One of the biggest issues former offenders face upon release is the difficulty in obtaining employment with a prior conviction on the books. Effectively, the notion that imprisonment is payment of one’s “debt to society” for criminal conduct is incorrect; the offender ends up paying for the remainder of his adult life.
As John Gleeson, US District Court Judge, wrote in a recent decision (Doe v. United States of America) in which case the plaintiff sought expungement of Gleeson’s conviction of her twelve years prior:
“The conviction has proven troublesome for Doe because it appears in the government’s databases and in the New York City Professional Database Summaries. In other words, the conviction is visible to a prospective employer both as a result of the criminal background check and upon examination of her nursing license. Numerous employers have denied Doe a job because of her conviction. On more than one occasion, she was hired by a nursing agency only to have her offer revoked after the employer learned of her record … That said, I had no intention to sentence her to the unending hardship she has endured in the job market. I have reviewed her case in painstaking detail, and I can certify that Doe has been rehabilitated.”
While expungement is deemed by legal precedent to be a remedy applicable only in “extreme circumstances”, there is an alternative to expungement available to courts: certificates of rehabilitation.
“There are two general approaches to limiting the collateral consequences of convictions: (1) the ‘forgetting’ model, in which a criminal record is deleted or expunged so that society may forget that the conviction ever happened; and (2) the ‘forgiveness’ model, which acknowledges the conviction but uses a certificate of rehabilitation or a pardon to symbolize society’s forgiveness of the underlying offense conduct.”
The certificate concept emerged from the states, notably attached to strong enforcement provisions.
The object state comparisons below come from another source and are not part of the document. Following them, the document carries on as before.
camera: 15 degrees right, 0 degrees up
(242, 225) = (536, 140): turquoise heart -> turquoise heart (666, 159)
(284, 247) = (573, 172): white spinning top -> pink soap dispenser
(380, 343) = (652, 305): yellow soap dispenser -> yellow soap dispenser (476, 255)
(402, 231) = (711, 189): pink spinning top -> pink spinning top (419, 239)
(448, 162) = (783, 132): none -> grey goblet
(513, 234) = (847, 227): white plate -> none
New York has been especially active in this space given that “Conviction-based discrimination is unlawful unless it falls under the exceptions described in New York Correct. Law § 752”.
“A person who believes she is the victim of discrimination based on her conviction may file a claim to enforce the protections above, either through a civil action (against a public employer), or through the New York City Commission on Human Rights (against a private employer).”
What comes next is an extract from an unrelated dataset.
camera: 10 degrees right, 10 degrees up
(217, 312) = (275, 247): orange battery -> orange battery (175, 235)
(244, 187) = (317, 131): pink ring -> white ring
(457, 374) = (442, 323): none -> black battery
New York state law (New York Correct. Law § 753) mandates that employers consider a number of factors including “(1) the public policy of the state to encourage employment of people with criminal records; (2) the specific duties and responsibilities necessarily related to the employment sought; (3) the bearing, if any, of the criminal offense underlying the conviction on the applicant’s fitness to perform the required duties and responsibilities; (4) the time that has elapsed since the offense conduct; (5) the age of the person at the time of the offense; (6) the seriousness of that offense; (7) rehabilitation and good conduct; (8) the legitimate interest of the employer in protecting property, and the safety and welfare of specific individuals or the general public.”
It is not just New York. “Arizona, Arkansas, California, Connecticut, Georgia, Illinois, Nevada, New Jersey, New York, North Carolina, Ohio, Rhode Island, Tennessee, and Vermont, as well as Washington, D.C.” all offer some form of certificates of rehabilitation.
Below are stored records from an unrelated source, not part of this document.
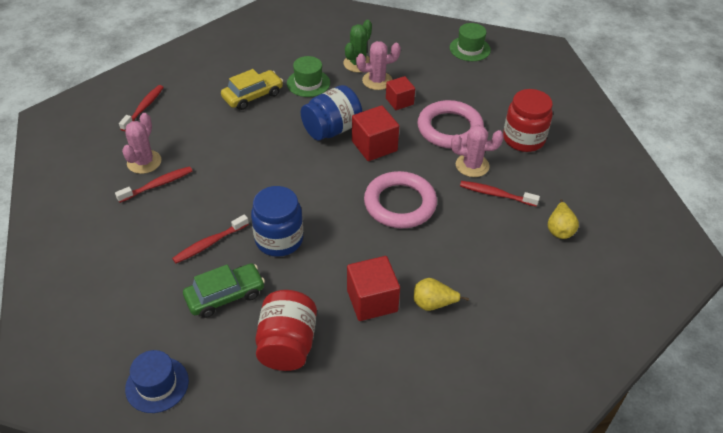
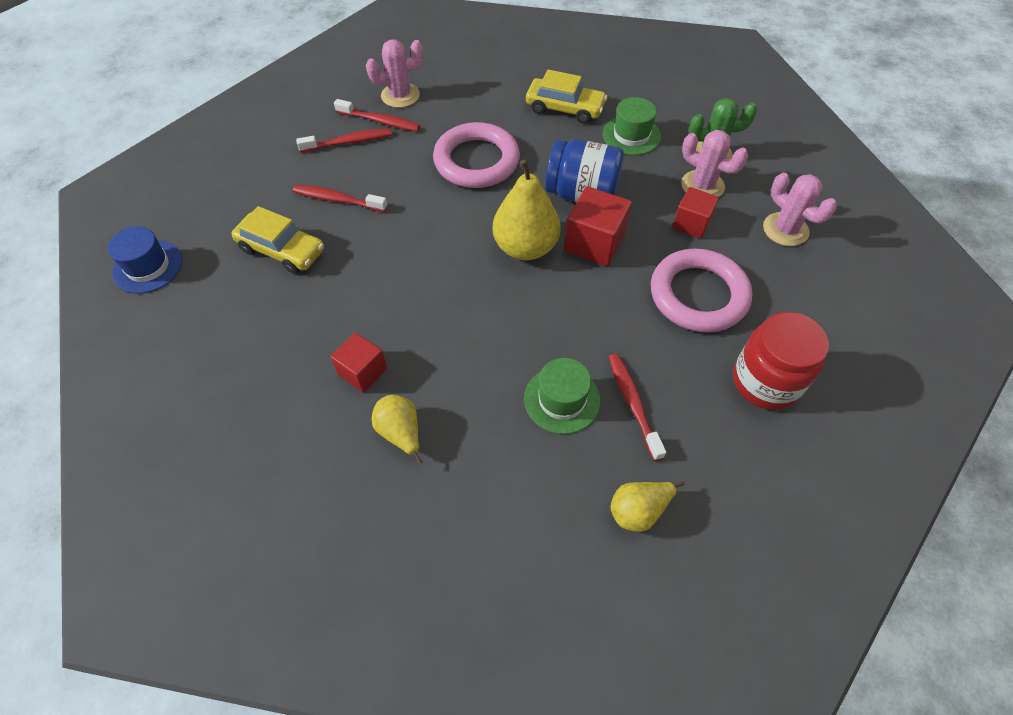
camera: 55 degrees right, 10 degrees up
(144, 108) = (468, 52): red toothbrush -> red toothbrush (349, 142)
(225, 296) = (282, 250): green car -> yellow car
(279, 239) = (385, 246): blue jar -> none
(287, 344) = (254, 333): red jar -> none
(348, 176) = (525, 247): none -> yellow pear
(372, 300) = (363, 371): red cube -> red cube, size x0.66
(400, 204) = (526, 316): pink ring -> pink ring (476, 161)
(470, 49) = (868, 236): green hat -> green hat (562, 399)
(472, 165) = (658, 352): pink cactus -> pink cactus (785, 229)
“As a state senator, President Obama co-authored the Illinois certificate statute, which is based on the New York program.”
A recent paper by Heather Garretson, “Legislating Forgiveness: A Study of Post-Conviction Certificates as Policy to Address the Employment Consequences of Conviction,” suggests that there are two factors that are important to the success of certificate programs: a combination of certificates with anti-discrimination legislation, as in New York with its Article 23A statutes; and (2) general awareness among both employers and the newly released.
Even without these, an experiment in which researchers in South Carolina applied for entry-level positions in the Columbus-area using “fabricated resumes with identical names, educational backgrounds, employment experience, and skills”, differentiated only by the “type of criminal record and the presence of a Certificate of Qualification for Employment (CQE)”, the certificate eliminated the effect of prior incarceration.
“Importantly, certificate-holders and their counterparts with clean criminal backgrounds were equally likely to receive an interview invitation or job offer. These promising preliminary results suggest certificates of recovery/relief may be an effective avenue for lessening the stigma of a criminal record for ex-offenders seeking employment.”
American Prison Data Systems, PBC has an important role to play in making it easier for offenders to learn about the power of certificates of rehabilitation while they are still incarcerated or under supervised control; in identifying incarcerated individuals who may be most likely to benefit from certification; and in helping offenders apply for certification by specifically addressing the statutorily permitted exceptions to discrimination.